Sure there is! All they need is the ability to precommit as well. Suppose that all consumers are now given the opportunity to come together and boycott any and all companies that precommit to not undercutting each other. If every consumer signs on, and if producers know this, then it’s no longer worth it for them to put in place the price-monitoring mechanism, as they’d just lose all their customers! Of course, the consumers now face their own coordination problem; many of them will still value the product at a price higher than that which is being offered by the companies, even if they’re colluding. And each individual reasons that as long as everybody else is still boycotting the companies, it makes little difference if just one mutually beneficial trade is made with them. So the consumers will themselves face the problem of how to enforce the boycott. But let’s assume that the consumers work this out so that they credibly precommit to never buying from a company that credibly precommits to not undercutting its competitors. Now the market price swings back in their favor, dropping to the cost of production! The consumers win! Whoohoo!

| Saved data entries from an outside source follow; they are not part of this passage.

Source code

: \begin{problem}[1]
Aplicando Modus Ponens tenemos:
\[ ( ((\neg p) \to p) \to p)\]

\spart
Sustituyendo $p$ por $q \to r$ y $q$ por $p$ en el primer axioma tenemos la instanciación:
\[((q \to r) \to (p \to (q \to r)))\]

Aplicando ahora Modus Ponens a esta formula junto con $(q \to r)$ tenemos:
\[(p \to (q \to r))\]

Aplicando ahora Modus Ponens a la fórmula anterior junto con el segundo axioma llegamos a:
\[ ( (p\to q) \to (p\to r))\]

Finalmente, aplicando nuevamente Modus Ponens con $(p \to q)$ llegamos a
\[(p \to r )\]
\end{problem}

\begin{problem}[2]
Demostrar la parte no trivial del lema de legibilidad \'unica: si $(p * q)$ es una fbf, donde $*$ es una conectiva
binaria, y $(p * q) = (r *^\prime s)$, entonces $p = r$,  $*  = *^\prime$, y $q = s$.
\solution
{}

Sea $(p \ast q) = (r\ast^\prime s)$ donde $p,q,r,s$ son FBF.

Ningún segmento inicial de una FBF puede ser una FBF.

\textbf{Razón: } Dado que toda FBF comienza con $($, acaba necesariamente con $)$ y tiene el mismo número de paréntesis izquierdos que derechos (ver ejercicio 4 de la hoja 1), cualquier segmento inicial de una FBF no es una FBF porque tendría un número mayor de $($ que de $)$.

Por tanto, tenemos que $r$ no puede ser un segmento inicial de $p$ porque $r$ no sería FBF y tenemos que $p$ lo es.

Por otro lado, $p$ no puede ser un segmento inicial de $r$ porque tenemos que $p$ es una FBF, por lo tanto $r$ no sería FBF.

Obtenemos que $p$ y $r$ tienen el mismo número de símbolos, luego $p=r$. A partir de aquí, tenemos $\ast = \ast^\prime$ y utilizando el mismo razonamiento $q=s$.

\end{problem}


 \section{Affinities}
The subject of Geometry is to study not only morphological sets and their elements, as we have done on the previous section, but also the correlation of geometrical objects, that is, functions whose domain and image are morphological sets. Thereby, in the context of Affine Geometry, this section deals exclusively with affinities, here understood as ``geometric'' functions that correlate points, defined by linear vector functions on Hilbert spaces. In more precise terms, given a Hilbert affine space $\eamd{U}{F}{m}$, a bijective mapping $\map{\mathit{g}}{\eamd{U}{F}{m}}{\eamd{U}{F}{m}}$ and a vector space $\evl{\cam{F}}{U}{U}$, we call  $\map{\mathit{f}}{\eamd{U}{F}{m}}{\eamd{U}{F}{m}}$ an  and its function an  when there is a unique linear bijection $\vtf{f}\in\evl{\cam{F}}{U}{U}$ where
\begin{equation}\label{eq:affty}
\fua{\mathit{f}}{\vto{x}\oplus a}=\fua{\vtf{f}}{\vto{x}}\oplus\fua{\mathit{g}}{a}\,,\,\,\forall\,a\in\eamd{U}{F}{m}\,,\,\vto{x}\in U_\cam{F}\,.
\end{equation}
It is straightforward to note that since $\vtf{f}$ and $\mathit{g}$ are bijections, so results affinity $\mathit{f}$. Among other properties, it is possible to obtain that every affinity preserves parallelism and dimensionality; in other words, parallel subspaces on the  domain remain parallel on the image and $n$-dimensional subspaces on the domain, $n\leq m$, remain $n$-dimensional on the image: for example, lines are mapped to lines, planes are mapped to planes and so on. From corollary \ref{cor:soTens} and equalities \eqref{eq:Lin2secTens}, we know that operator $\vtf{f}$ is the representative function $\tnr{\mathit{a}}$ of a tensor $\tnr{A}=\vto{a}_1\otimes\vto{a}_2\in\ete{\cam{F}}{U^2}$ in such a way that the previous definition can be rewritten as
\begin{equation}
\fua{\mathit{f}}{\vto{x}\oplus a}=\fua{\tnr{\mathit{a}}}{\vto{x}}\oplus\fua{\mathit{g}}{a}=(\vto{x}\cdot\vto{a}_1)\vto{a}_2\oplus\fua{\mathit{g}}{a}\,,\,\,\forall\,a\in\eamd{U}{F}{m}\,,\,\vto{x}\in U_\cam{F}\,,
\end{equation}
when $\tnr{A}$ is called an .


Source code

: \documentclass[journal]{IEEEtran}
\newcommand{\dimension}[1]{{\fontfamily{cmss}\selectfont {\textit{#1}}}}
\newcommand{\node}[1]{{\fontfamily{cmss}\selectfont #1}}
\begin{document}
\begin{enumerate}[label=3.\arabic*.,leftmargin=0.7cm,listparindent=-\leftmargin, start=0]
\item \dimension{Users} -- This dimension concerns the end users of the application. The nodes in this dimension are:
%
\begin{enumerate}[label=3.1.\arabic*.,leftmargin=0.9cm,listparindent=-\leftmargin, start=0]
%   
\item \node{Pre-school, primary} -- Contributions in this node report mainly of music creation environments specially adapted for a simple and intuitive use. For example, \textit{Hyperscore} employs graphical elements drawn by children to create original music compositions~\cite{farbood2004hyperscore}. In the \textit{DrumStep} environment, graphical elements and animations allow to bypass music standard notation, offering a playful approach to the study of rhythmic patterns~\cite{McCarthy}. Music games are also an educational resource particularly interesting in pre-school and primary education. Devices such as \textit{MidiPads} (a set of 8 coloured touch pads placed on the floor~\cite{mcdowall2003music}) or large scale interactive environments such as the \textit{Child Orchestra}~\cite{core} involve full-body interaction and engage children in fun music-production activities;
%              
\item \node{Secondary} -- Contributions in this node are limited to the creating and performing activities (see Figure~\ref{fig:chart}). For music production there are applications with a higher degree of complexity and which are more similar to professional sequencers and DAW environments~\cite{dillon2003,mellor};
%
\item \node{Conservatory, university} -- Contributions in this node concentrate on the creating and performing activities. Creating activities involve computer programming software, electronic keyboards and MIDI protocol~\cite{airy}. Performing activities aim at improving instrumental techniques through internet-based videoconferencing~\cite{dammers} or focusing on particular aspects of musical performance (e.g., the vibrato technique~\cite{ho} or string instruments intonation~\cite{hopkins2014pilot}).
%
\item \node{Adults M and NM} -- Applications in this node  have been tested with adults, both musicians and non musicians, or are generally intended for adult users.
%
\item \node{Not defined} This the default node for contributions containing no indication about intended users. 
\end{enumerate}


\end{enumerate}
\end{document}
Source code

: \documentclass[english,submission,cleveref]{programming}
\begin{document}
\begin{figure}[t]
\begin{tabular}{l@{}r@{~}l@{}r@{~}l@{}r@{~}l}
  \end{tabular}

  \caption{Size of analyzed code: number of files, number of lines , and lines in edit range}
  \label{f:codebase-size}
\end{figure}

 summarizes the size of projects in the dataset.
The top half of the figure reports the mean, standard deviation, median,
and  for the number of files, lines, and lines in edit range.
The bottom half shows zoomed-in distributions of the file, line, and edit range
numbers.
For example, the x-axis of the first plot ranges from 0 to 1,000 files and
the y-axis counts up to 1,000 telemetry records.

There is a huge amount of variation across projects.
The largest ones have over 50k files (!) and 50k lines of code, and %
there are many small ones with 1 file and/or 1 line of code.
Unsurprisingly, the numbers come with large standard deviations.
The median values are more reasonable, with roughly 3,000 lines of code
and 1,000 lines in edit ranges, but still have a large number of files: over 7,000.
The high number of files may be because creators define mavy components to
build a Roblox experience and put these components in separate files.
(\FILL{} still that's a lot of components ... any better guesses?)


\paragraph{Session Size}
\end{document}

But we’re not done yet. It was only worth it for the consumers to sign on to this precommitment because they predicted that the companies would respond to their precommitment. But what if the companies, seeing the boycott-tactic coming, credibly precommit to never yielding to boycotters? Then the consumers, responding to this precommitment, will realize that boycotting will have no effect on prices, and will just cause them all to lose out on mutually beneficial trades! So they won’t boycott, and therefore the producers get the surplus once more. And just like before, this swings back and forth, with the outcome at each stage depending on which agent treats the other agent’s precommitment as being more primal. But if they each run their apparently-best strategy (that is, making their precommitments with no regard to the precommitments of the other party so as to force their hand and place their own precommitments at the beginning of the causal chain), then we end up with the worst possible outcome for all: producers don’t produce anything and consumers don’t consume, and everybody loses out.
This question of how agents that can simulate one another AND precommit to courses of action should ultimately behave is something that I find quite puzzling and am not sure how to resolve.